Exhibition of the week
Mare: Living in the country
The Musée d'Orsay awarded Millet's legendary Angelus for this trip to the dark side of the landscape.
National Gallery, London, until October 19th
Also show
Aubrey Levinthal
Excellent, subtle paintings from the streets and sofas by Philadelphia.
Inby Gallery, Edinburgh, until September 13th
Wael Shawky
Brilliant census of the history of East and West as well as the surreal puppets and sculptures that occur in them.
Talbot Rice Gallery, Edinburgh, until September 28th
Despite it
Shai's public sculpture The magic or dream celebrates 25 years of Somerset House as an art venue.
Somerset House, London, until September 14th
Andy Warhol
Powerful examples of Warhol's works from the artist rooms were a cool, long -term eye in the modern world.
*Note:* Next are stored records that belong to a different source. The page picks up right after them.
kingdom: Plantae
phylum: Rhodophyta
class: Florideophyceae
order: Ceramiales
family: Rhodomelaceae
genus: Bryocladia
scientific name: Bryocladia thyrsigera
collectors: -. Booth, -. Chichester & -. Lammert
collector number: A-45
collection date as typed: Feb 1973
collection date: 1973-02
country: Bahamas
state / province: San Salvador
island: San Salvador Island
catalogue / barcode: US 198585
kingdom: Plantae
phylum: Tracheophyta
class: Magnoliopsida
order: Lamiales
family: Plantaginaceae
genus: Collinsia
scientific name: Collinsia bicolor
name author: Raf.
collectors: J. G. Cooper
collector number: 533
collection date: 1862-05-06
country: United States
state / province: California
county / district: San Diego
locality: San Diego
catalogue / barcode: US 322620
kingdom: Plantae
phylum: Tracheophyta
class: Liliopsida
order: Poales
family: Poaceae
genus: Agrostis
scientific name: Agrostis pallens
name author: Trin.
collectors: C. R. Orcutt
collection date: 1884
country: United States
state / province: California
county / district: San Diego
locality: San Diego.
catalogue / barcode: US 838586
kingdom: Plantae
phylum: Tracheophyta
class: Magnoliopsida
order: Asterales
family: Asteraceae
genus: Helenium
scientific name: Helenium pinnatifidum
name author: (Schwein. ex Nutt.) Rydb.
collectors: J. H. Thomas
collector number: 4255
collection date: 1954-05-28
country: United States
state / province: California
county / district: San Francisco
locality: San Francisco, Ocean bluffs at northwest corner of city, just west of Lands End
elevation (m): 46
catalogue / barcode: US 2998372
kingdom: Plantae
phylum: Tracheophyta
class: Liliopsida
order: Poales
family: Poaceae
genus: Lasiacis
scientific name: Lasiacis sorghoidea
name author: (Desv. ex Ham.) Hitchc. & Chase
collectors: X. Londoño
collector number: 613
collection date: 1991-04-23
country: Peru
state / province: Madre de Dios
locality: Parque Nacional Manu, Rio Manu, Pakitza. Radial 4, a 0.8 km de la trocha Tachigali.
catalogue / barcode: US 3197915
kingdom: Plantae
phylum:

Lightbox Gallery, Woking, until November 2
Image of the week
Peter Kennard bridges art and politics and has produced some of our most influential pictures of resistance and dissent since the 1970s. Gaza, his new exhibition with graphic work, shows multimedia prints, which he killed in response to the daily news and the recordings of the nearby Gaza and thousands of Palestinians. It runs alongside the Edinburgh Festival in the Palestinen Museum Scotland from August 9th to 31st.
What we learned
A great show by Edinburgh Art Festival combines queer kings and modern miracles
The “Untitled” show by Whitney is reopened by the book on American history
Spaceship designers have seen the future … and it is vegetarian and polyamorous
With teamwork and determination, a group of local baskeway in the Australian desert conquered the art world in the storm
Popstar Kate Jackson reinvented herself as an artist of the British motorways
The performance artist, set designer and director Robert Wilson never stopped crossing borders
Copenhagen has a second little mermaid – and it has to be
After newsletter promotion
The coffee table book by Juergen Teller via Auschwitz is shockingly boring
Stanley Donwood looked back on 30 years and created Radiohead's works of art
Masterpiece of the week
Landscape With a water mill by François Boucher, 1755
In this painting from about a century ahead of Millet's barren farmers' scene The Angelus, the French landscape looks a much more cheerful place. Soft focus trees form a velvety blue-green sanctuary for a mill, whose halapidation and Cray Trippers Bickers beat as delightfully picturesque. In fact, it only looks as a dreamy idyll, inspired by Chinese landscape scenes that were very popular in Europe of the 18th century. You can imagine the aristocratic customers of Boucher, who enjoyed in this view of country life and even built a watermill like this as a garden for garden next to their water feature. And yet a drawing by Boucher apparently indicates from this place that it can actually represent a real water mill next to his.